QUEM PODE GOZAR DIREITO NO BRASIL?

Quem pode gozar direito no Brasil? O Brasil continua sendo um lugar apenas para quem tem dinheiro.

Ainda não atingimos o patamar de uma alegria de viver para todos. Ainda estamos quase como bichos na luta pelo básico. Ainda estamos incertos quanto ao futuro e  inseguros se teremos dinheiro – amanhã – para o mercadinho da esquina.

A festa para nós ainda é um luxo. Sentimos culpa quando ostentamos – minimamente.

De um lado, temos aqueles que nunca precisam entrar em pânico. De outro, temos uma imensa massa completamente desamparada das necessidades básicas – e tendo que gozar a vida com o que tem e quando tem.

Nossa alegria é revoltada com o que veio antes e depois dela. Vivemos uma empolgação melancólica porque nossa euforia sempre acontece carregada de uma indefinição crônica se vamos ou não continuar eufóricos no dia seguinte. Pelo que sempre vem depois da festa, é certo que vamos continuar tristes.

Ainda habitamos um país que não tirou os seus do campo da biologia.

Ninguém goza direito sabendo que pode não ter emprego amanhã.

Nosso sexo é instintivo porque parece que ainda habitamos a selva. Não sabemos o que é  deitar calmamente para gozar. São muitos fantasmas que atravessam nosso prazer.

Não conseguimos concentrar para nada. Bebemos para fugir, rimos para não chorar e transamos para descarregar.

A sensação é a de que fomos jogados aqui – e sem qualquer laço. A sensação é de que ninguém sai do lugar na medida que as gerações se sucedem.
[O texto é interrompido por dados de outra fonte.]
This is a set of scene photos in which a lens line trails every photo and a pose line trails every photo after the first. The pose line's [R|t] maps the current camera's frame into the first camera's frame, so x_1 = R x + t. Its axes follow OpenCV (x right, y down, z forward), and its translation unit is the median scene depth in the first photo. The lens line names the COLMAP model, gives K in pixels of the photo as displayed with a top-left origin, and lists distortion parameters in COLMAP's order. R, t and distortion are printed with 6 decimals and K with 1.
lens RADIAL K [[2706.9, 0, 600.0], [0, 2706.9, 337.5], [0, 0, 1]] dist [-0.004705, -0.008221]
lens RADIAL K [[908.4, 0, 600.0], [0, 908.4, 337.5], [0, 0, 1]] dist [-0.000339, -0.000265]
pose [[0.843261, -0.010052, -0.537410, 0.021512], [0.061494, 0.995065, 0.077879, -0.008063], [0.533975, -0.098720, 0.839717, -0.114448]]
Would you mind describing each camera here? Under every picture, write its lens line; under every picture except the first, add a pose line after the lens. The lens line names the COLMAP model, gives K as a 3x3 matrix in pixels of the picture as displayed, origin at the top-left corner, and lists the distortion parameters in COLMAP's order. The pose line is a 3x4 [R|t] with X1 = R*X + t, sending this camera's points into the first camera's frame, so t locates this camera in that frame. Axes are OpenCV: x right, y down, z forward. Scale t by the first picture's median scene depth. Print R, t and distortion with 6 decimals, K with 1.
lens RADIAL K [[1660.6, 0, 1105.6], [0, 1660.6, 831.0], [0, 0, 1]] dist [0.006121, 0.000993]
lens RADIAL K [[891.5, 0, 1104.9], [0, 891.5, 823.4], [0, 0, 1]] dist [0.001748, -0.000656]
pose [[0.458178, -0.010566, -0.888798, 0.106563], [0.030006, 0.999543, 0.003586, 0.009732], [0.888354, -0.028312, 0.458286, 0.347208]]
Sempre retornamos para o mesmo problema: garantir o nosso físico. Estamos há séculos parados no corpo. Vivemos de um espírito contaminado pelo medo de perder tudo a qualquer momento.

Estamos sempre inquietos na mesa do bar. Estamos sempre amedrontados na rua. Não sabemos o que é dor existencial. Nosso sofrimento é orgânico.

Ainda não fizemos a passagem da natureza para a cultura. Não sabemos o que é o mal-estar da civilização. Nossas queixas são de uma ordem bem mais primária.

Ainda somos escravos das nossas necessidades fisiológicas. Não sabemos o que é ganhar a vida pelo intelecto. Ainda dependemos de vender nossa força física para ter o mínimo. Ainda não colocamos em debate a nossa alegria de viver.

Nossa preocupação ainda é instintual. Será que um dia faremos a passagem do princípio da realidade para o princípio do prazer?